START Input material
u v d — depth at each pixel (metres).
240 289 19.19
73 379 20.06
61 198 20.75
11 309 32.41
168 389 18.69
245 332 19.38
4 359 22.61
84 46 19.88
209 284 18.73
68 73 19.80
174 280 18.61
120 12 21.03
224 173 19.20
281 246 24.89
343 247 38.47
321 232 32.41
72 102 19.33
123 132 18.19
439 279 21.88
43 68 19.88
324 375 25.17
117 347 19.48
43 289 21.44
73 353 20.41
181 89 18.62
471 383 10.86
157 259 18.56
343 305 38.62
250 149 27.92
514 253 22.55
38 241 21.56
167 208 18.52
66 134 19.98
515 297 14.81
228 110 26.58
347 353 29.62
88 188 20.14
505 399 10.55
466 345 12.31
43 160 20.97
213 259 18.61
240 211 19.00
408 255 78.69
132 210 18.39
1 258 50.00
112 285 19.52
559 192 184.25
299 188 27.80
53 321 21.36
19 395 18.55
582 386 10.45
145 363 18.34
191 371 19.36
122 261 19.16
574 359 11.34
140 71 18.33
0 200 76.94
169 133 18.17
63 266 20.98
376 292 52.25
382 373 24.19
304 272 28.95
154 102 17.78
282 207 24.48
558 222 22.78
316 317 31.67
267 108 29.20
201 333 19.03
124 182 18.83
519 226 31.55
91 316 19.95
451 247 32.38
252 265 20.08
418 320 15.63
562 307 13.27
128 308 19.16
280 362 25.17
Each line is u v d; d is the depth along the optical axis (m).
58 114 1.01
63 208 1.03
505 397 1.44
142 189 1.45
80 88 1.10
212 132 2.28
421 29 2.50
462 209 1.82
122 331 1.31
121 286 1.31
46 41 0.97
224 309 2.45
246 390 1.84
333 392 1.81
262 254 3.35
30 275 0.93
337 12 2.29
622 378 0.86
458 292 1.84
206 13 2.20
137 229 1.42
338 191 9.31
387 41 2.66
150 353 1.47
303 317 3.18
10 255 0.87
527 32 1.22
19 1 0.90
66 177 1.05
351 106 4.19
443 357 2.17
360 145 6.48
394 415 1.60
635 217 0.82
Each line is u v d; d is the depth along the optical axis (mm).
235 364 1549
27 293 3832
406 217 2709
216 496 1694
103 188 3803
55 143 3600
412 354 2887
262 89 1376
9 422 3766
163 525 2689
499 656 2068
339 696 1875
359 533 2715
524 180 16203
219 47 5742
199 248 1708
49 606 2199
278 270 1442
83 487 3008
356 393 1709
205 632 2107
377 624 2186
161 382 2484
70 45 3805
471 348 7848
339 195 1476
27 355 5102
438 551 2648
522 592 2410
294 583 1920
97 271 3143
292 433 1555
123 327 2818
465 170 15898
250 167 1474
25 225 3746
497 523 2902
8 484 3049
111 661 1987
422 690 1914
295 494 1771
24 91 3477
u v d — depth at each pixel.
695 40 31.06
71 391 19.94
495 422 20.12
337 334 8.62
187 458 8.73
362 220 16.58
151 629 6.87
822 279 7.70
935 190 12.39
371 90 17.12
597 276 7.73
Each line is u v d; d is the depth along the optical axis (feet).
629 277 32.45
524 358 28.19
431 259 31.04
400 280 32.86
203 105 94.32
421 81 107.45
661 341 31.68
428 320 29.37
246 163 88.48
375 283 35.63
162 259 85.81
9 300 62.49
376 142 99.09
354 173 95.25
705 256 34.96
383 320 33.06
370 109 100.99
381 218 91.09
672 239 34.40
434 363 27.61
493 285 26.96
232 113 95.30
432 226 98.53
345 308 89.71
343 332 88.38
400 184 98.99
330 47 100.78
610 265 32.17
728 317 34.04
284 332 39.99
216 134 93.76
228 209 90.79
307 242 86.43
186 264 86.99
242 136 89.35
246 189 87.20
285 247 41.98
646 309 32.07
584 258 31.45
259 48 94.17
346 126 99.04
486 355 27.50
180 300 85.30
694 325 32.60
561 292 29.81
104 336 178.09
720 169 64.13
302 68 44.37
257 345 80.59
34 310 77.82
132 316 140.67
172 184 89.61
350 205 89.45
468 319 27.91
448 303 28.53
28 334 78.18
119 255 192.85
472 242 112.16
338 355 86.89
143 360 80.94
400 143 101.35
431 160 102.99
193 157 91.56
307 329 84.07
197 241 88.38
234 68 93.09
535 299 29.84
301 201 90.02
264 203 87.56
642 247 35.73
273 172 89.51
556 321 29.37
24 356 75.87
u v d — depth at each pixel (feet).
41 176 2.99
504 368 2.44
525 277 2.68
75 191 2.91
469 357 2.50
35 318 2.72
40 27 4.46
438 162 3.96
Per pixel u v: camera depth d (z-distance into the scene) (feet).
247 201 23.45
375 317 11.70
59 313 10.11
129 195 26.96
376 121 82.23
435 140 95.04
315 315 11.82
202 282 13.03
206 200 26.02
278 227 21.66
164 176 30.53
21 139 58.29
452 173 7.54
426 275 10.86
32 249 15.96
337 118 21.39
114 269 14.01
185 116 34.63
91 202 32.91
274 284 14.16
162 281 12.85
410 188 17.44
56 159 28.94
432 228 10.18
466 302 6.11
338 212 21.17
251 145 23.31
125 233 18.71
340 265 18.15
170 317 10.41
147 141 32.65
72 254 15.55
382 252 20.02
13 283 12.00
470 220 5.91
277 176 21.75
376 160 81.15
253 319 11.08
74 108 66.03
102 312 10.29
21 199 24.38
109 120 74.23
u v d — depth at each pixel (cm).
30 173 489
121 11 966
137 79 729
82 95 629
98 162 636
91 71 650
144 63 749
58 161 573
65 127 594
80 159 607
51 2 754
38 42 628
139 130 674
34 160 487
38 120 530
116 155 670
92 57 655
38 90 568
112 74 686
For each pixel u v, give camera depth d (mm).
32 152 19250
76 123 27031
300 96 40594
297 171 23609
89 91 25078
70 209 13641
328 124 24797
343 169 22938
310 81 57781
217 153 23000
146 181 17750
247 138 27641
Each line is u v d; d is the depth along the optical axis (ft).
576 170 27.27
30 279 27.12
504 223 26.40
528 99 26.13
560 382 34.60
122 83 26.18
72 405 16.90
END Input material
■ **Task to carry out**: In full and exactly as written, reproduce the records above.

■ **Written answer**:
u v d — depth at each pixel (metres).
240 289 19.19
73 379 20.06
61 198 20.75
11 309 32.41
168 389 18.69
245 332 19.38
4 359 22.61
84 46 19.88
209 284 18.73
68 73 19.80
174 280 18.61
120 12 21.03
224 173 19.20
281 246 24.89
343 247 38.47
321 232 32.41
72 102 19.33
123 132 18.19
439 279 21.88
43 68 19.88
324 375 25.17
117 347 19.48
43 289 21.44
73 353 20.41
181 89 18.62
471 383 10.86
157 259 18.56
343 305 38.62
250 149 27.92
514 253 22.55
38 241 21.56
167 208 18.52
66 134 19.98
515 297 14.81
228 110 26.58
347 353 29.62
88 188 20.14
505 399 10.55
466 345 12.31
43 160 20.97
213 259 18.61
240 211 19.00
408 255 78.69
132 210 18.39
1 258 50.00
112 285 19.52
559 192 184.25
299 188 27.80
53 321 21.36
19 395 18.55
582 386 10.45
145 363 18.34
191 371 19.36
122 261 19.16
574 359 11.34
140 71 18.33
0 200 76.94
169 133 18.17
63 266 20.98
376 292 52.25
382 373 24.19
304 272 28.95
154 102 17.78
282 207 24.48
558 222 22.78
316 317 31.67
267 108 29.20
201 333 19.03
124 182 18.83
519 226 31.55
91 316 19.95
451 247 32.38
252 265 20.08
418 320 15.63
562 307 13.27
128 308 19.16
280 362 25.17
Each line is u v d; d is the depth along the optical axis (m).
58 114 1.01
63 208 1.03
505 397 1.44
142 189 1.45
80 88 1.10
212 132 2.28
421 29 2.50
462 209 1.82
122 331 1.31
121 286 1.31
46 41 0.97
224 309 2.45
246 390 1.84
333 392 1.81
262 254 3.35
30 275 0.93
337 12 2.29
622 378 0.86
458 292 1.84
206 13 2.20
137 229 1.42
338 191 9.31
387 41 2.66
150 353 1.47
303 317 3.18
10 255 0.87
527 32 1.22
19 1 0.90
66 177 1.05
351 106 4.19
443 357 2.17
360 145 6.48
394 415 1.60
635 217 0.82
Each line is u v d; d is the depth along the optical axis (mm).
235 364 1549
27 293 3832
406 217 2709
216 496 1694
103 188 3803
55 143 3600
412 354 2887
262 89 1376
9 422 3766
163 525 2689
499 656 2068
339 696 1875
359 533 2715
524 180 16203
219 47 5742
199 248 1708
49 606 2199
278 270 1442
83 487 3008
356 393 1709
205 632 2107
377 624 2186
161 382 2484
70 45 3805
471 348 7848
339 195 1476
27 355 5102
438 551 2648
522 592 2410
294 583 1920
97 271 3143
292 433 1555
123 327 2818
465 170 15898
250 167 1474
25 225 3746
497 523 2902
8 484 3049
111 661 1987
422 690 1914
295 494 1771
24 91 3477
u v d — depth at each pixel.
695 40 31.06
71 391 19.94
495 422 20.12
337 334 8.62
187 458 8.73
362 220 16.58
151 629 6.87
822 279 7.70
935 190 12.39
371 90 17.12
597 276 7.73
Each line is u v d; d is the depth along the optical axis (feet).
629 277 32.45
524 358 28.19
431 259 31.04
400 280 32.86
203 105 94.32
421 81 107.45
661 341 31.68
428 320 29.37
246 163 88.48
375 283 35.63
162 259 85.81
9 300 62.49
376 142 99.09
354 173 95.25
705 256 34.96
383 320 33.06
370 109 100.99
381 218 91.09
672 239 34.40
434 363 27.61
493 285 26.96
232 113 95.30
432 226 98.53
345 308 89.71
343 332 88.38
400 184 98.99
330 47 100.78
610 265 32.17
728 317 34.04
284 332 39.99
216 134 93.76
228 209 90.79
307 242 86.43
186 264 86.99
242 136 89.35
246 189 87.20
285 247 41.98
646 309 32.07
584 258 31.45
259 48 94.17
346 126 99.04
486 355 27.50
180 300 85.30
694 325 32.60
561 292 29.81
104 336 178.09
720 169 64.13
302 68 44.37
257 345 80.59
34 310 77.82
132 316 140.67
172 184 89.61
350 205 89.45
468 319 27.91
448 303 28.53
28 334 78.18
119 255 192.85
472 242 112.16
338 355 86.89
143 360 80.94
400 143 101.35
431 160 102.99
193 157 91.56
307 329 84.07
197 241 88.38
234 68 93.09
535 299 29.84
301 201 90.02
264 203 87.56
642 247 35.73
273 172 89.51
556 321 29.37
24 356 75.87
u v d — depth at each pixel (feet).
41 176 2.99
504 368 2.44
525 277 2.68
75 191 2.91
469 357 2.50
35 318 2.72
40 27 4.46
438 162 3.96
Per pixel u v: camera depth d (z-distance into the scene) (feet).
247 201 23.45
375 317 11.70
59 313 10.11
129 195 26.96
376 121 82.23
435 140 95.04
315 315 11.82
202 282 13.03
206 200 26.02
278 227 21.66
164 176 30.53
21 139 58.29
452 173 7.54
426 275 10.86
32 249 15.96
337 118 21.39
114 269 14.01
185 116 34.63
91 202 32.91
274 284 14.16
162 281 12.85
410 188 17.44
56 159 28.94
432 228 10.18
466 302 6.11
338 212 21.17
251 145 23.31
125 233 18.71
340 265 18.15
170 317 10.41
147 141 32.65
72 254 15.55
382 252 20.02
13 283 12.00
470 220 5.91
277 176 21.75
376 160 81.15
253 319 11.08
74 108 66.03
102 312 10.29
21 199 24.38
109 120 74.23
u v d — depth at each pixel (cm).
30 173 489
121 11 966
137 79 729
82 95 629
98 162 636
91 71 650
144 63 749
58 161 573
65 127 594
80 159 607
51 2 754
38 42 628
139 130 674
34 160 487
38 120 530
116 155 670
92 57 655
38 90 568
112 74 686
For each pixel u v, give camera depth d (mm).
32 152 19250
76 123 27031
300 96 40594
297 171 23609
89 91 25078
70 209 13641
328 124 24797
343 169 22938
310 81 57781
217 153 23000
146 181 17750
247 138 27641
Each line is u v d; d is the depth along the optical axis (ft).
576 170 27.27
30 279 27.12
504 223 26.40
528 99 26.13
560 382 34.60
122 83 26.18
72 405 16.90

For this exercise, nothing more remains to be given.